Until now, I’ve been using Whisper for speech-to-text and VOICEVOX for text-to-speech. If I could also generate responses with an LLM, I figured I’d be able to interact with an AI entirely locally.
▼ My previous related articles:
Related Information
▼ Ollama official page
https://ollama.com
▼ List of available models
https://ollama.com/library
During the Osaka 24-hour AI Hackathon, someone told me that the Gemma2 2B model performs quite well, so that’s the one I tried this time. Newer and better models will probably appear continually.
▼ Gemma2 is apparently a model developed by Google
https://huggingface.co/google/gemma-2-2b
▼ Article about the Osaka 24-hour AI Hackathon
https://404background.com/private/2024-2/
▼ Ollama GitHub repository
https://github.com/ollama/ollama
▼ “ollama-js” library for JavaScript (installable via npm)
https://github.com/ollama/ollama-js
Downloading Ollama
I’m running this on Windows 10.
▼ Download Ollama for your OS here
https://ollama.com/download
▼ Windows builds are still in Preview

▼ Linux can be installed via command-line

▼After installation, Ollama was already running in the background.

▼ If you don’t exit Ollama from the taskbar, it remains running.

Trying Gemma2
Downloading the Model
This time, I’m using the Gemma2 2B model.
▼ Gemma2 model page
https://ollama.com/library/gemma2:2b
▼ Other variants like “instruct” and “text” appear under View more

▼Install via command prompt:
ollama run gemma2:2b▼Once installed, you can start sending messages to the model.

In another command prompt:
ollama list
This shows installed models.
I tried chatting with the model in the command prompt.
▼I greeted the model and asked about its features. It seems to be trained on data up to 2021.

▼Some text came out garbled—maybe using a browser-based interface would fix this.

Asking About Differences Between Gemma2 Model Variants
Gemma2 has several variants: text, instruct, etc. I wasn’t sure what the differences were, so I asked the model.
It seems:
- text → better for general text understanding
- instruct → better for following human instructions
▼Since I want to use this with robots, the instruct model seems more appropriate.

As for fp16 vs the regular 2B model:
- regular 2B uses 32-bit floats
- fp16 uses 16-bit floats
▼memory usage and inference speed differ.

There were also models like 2b-instruct-q6_K, but I couldn’t find information about the “q” suffix.
▼It seems even Gemma2 itself doesn’t know about these newer quantization variants.


Testing Code Generation
While developing a Node-RED node, I wanted to open a URL in the default browser (to show a License Agreement page, etc.). So I tried asking both Gemma2 and ChatGPT about it.
Gemma2 generated code, but it produced errors. Even after I pasted the error back for correction, the generated code still didn’t work.
▼The responses looked plausible, though.

From the error messages, it seemed Gemma2 misunderstood how spawn should be used.
▼ChatGPT also pointed out that the usage of spawn was incorrect.

I then asked ChatGPT to write a working script.
▼ChatGPT suggested code using the open module.

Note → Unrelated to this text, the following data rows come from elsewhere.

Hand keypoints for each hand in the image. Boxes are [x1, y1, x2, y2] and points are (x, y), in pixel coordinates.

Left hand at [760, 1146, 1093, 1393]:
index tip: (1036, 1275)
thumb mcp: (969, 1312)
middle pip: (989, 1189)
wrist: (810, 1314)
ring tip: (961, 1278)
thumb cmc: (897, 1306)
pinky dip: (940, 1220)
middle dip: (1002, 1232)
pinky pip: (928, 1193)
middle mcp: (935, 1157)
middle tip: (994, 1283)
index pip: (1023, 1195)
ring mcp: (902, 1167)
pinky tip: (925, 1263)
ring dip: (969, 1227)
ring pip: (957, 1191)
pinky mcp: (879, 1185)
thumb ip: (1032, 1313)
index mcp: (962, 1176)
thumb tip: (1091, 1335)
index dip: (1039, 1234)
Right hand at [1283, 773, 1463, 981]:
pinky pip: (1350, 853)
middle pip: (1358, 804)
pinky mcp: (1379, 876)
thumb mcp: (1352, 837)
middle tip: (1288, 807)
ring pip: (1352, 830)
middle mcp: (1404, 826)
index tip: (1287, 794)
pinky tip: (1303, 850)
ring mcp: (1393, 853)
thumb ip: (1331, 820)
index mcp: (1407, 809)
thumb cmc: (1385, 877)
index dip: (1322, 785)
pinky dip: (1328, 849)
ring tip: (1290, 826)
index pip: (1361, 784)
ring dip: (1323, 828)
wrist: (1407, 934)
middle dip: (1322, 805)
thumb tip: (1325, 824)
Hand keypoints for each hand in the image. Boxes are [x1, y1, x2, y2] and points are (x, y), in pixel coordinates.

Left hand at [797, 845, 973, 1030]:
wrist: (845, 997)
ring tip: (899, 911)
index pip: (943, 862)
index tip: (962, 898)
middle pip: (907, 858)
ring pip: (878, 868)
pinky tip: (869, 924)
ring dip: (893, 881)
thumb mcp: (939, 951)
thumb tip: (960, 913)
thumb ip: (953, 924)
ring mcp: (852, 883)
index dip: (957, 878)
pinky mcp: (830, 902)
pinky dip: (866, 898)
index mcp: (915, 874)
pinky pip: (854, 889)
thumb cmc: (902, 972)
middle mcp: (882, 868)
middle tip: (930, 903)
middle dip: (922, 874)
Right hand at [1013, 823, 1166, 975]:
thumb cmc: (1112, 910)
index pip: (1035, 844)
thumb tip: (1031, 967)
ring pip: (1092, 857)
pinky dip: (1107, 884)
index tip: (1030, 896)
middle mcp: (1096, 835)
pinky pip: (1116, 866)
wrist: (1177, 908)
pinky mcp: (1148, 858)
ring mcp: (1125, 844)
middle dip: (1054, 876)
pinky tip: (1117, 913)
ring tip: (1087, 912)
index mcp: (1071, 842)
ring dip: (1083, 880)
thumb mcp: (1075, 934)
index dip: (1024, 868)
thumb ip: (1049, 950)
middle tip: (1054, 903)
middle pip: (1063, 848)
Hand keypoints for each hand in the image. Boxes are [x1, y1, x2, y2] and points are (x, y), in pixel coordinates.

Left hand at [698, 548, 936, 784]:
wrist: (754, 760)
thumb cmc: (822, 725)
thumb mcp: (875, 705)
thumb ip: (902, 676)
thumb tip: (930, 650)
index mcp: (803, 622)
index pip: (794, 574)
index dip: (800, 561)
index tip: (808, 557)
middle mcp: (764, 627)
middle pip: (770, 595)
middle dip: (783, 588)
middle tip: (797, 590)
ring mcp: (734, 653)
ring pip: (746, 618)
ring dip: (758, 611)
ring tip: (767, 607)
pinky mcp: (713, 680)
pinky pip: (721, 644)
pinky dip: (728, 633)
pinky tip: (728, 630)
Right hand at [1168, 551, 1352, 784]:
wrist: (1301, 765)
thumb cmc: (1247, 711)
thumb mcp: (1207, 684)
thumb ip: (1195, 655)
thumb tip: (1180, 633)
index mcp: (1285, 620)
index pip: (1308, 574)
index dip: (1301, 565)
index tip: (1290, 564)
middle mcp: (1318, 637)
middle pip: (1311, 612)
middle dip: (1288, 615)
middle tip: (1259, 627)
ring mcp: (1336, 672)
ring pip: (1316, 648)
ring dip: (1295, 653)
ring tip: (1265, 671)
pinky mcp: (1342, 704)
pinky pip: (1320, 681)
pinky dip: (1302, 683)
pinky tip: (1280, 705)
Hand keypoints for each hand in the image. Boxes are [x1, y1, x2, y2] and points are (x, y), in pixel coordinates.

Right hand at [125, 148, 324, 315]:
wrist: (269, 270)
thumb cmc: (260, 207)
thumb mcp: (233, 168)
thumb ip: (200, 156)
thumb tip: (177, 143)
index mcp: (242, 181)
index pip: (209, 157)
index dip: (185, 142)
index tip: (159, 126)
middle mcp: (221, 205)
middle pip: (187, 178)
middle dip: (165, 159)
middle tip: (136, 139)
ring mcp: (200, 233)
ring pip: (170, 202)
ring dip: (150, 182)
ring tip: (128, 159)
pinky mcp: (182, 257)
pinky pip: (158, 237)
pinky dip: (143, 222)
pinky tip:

However, when I saved the suggested code as a .js file and executed it, an error occurred. According to the README for the open module, CommonJS is not supported, so the import method was wrong.
▼open module page
https://www.npmjs.com/package/open
▼When I pasted the error message to ChatGPT, it suggested saving the file as .mjs, after which it worked correctly.

For high-accuracy code generation, ChatGPT is still better. I’ll probably use Gemma2 for small, quick local queries.
Trying It in Node-RED
There is a Node-RED node specifically for Ollama.
▼It uses ollama-js internally
https://flows.nodered.org/node/node-red-contrib-ollama
I imported the sample flow and tested only the Chat node.
▼Sample flow shown here

▼Inside the node, only the display name can be configured.

▼Running it as-is produced an error: model name unknown.

The inject node had the model and message settings.
▼The model field was “test”, so I changed it to gemma2:2B.

▼It worked. After triggering the inject node, a response came back within a few seconds.

Next, I extracted only the response text from msg.payload.
▼Updated flow: I added a change node.

▼I mapped msg.payload.message.content into msg.payload.

▼Responses differed each time I executed it.

Conclusion
I was honestly surprised at how fast Gemma2 runs on my laptop. When I previously tried running local AI models years ago, they were extremely slow.
Sometimes the model responded in English unless I explicitly instructed it to answer in Japanese, so giving a clear instruction is useful.
I also wish the Node-RED Ollama node supported selecting the model directly inside the node itself. Ideally, I’d like to send only the question text as msg.payload.
Since Node-RED integration works well, I plan to experiment with combining Ollama with other nodes.